Tiers de confiance : une opportunité pour l’écosystème européen
Aujourd’hui, la tendance est aux alliances locales et internationales. Atos, pour sa part, entend jouer son rôle de « tiers de confiance » de manière transverse et ouverte en interagissant avec l’ensemble des acteurs de son écosystème, qu’ils soient européens comme OVHcloud ou étrangers comme les hyperscalers américains. « C’est là qu’il y a une vraie opportunité pour l’ensemble des acteurs européens, souligne Frédéric Malicki. Ce qui ne veut pas dire qu’il ne faut pas continuer à développer des alternatives. »
« Il ne faut pas opposer les hyperscalers à ces initiatives européennes, ajoute-t-il. Je reste convaincu que nous avons plutôt intérêt à travailler avec les acteurs dominants du marché en intégrant leurs offres et en garantissant que leurs offres répondent aux principes et standards européens en termes de multi-cloud et d’interopérabilité, parce qu'on ne pourra pas faire sans ces acteurs qui sont dominants sur le marché – tout simplement parce qu’ils répondent aux besoins de nos clients ». Un constat qui a également été formulé lors du sommet par le CEO de GAIA-X, Francesco Bonfiglio : « Quiconque croit que la solution pour la confiance numérique européenne est de fermer les portes aux non-européens ne comprend pas ce qui se passe avec les données mondiales. »

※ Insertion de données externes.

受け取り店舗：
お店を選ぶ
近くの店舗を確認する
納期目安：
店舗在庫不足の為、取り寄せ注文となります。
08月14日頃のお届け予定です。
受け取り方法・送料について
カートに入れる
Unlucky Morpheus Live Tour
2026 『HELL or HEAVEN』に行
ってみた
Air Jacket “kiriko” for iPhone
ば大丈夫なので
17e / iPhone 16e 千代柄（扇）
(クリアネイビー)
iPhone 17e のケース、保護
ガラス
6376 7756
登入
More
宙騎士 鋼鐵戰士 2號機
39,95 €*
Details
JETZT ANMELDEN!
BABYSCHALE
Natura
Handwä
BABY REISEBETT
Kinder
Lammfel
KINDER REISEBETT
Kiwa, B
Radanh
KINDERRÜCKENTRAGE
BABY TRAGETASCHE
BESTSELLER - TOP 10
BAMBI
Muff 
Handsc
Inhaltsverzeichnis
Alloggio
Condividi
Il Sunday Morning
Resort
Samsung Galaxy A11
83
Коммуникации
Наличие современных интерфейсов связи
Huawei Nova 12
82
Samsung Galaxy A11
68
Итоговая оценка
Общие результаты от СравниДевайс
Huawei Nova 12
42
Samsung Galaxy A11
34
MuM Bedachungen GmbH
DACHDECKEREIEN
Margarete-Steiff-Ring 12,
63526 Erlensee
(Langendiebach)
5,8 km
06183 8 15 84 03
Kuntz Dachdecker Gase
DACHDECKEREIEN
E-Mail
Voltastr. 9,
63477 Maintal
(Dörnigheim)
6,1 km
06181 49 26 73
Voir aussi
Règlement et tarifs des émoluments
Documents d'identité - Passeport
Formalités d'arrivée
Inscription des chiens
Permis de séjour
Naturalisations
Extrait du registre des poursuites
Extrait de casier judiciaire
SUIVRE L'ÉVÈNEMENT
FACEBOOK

Miser sur les atouts européens
À l’Europe, finalement, de se faire sa place dans cet écosystème mondial en développant sa propre expertise. C’est en tout cas la philosophie portée par l’IPCEI-CIS (Important Project of Common European Interest on Next Generation Cloud Infrastructure and Services) regroupant des acteurs européens des technologies edge-to-cloud. « Ce programme stratégique s’intéresse aux solutions qui vont permettre de positionner les acteurs européens comme des acteurs à même de concurrencer les hyperscalers, non pas en reproduisant ce qu’ils font, mais en investissant sur des sujets sur lesquels ils ne sont pas encore en position de leadership ou de monopole, afin de permettre aux Européens de se différencier », expose Frédéric Malicki en évoquant les technologies edge, la décarbonation, la cybersécurité et le continuum edge-cloud.
Côté Atos, le lancement de sa nouvelle offre Atos OneCloud Sovereign Shield le 18 novembre entend de la même façon déployer son expertise à l'international, qu’il s’agisse d’entreprises souhaitant reprendre le contrôle sur leurs données ou devant s’aligner avec certaines réglementations ou normes comme la qualification de sécurité de l’ANSSI SecNumCloud. De plus, pour certains acteurs ayant besoin d’échanger des données avec des partenaires mondiaux, « il faut avoir un framework uniformisé entre les pays, et pouvoir suivre les mêmes règles pour leur permettre d’échanger de la donnée en toute confiance avec des partenaires allemands, anglais, américains ou éventuellement chinois », poursuit-il.
Cette approche, dont les offres et les services devront être conformes aux standards de GAIA-X, se veut être « un vrai accélérateur pour le projet GAIA-X », précise Frédéric Malicki. « La dimension GAIA-X y est fondamentale puisqu’elle porte la norme qui va s’établir au niveau européen. Cela va permettre d’adresser les besoins de souveraineté quels qu’ils soient, et surtout quelles que soient les besoins et la définition qu’à le client de la souveraineté ». De quoi diffuser à l’international la vision d’une souveraineté européenne exigeante.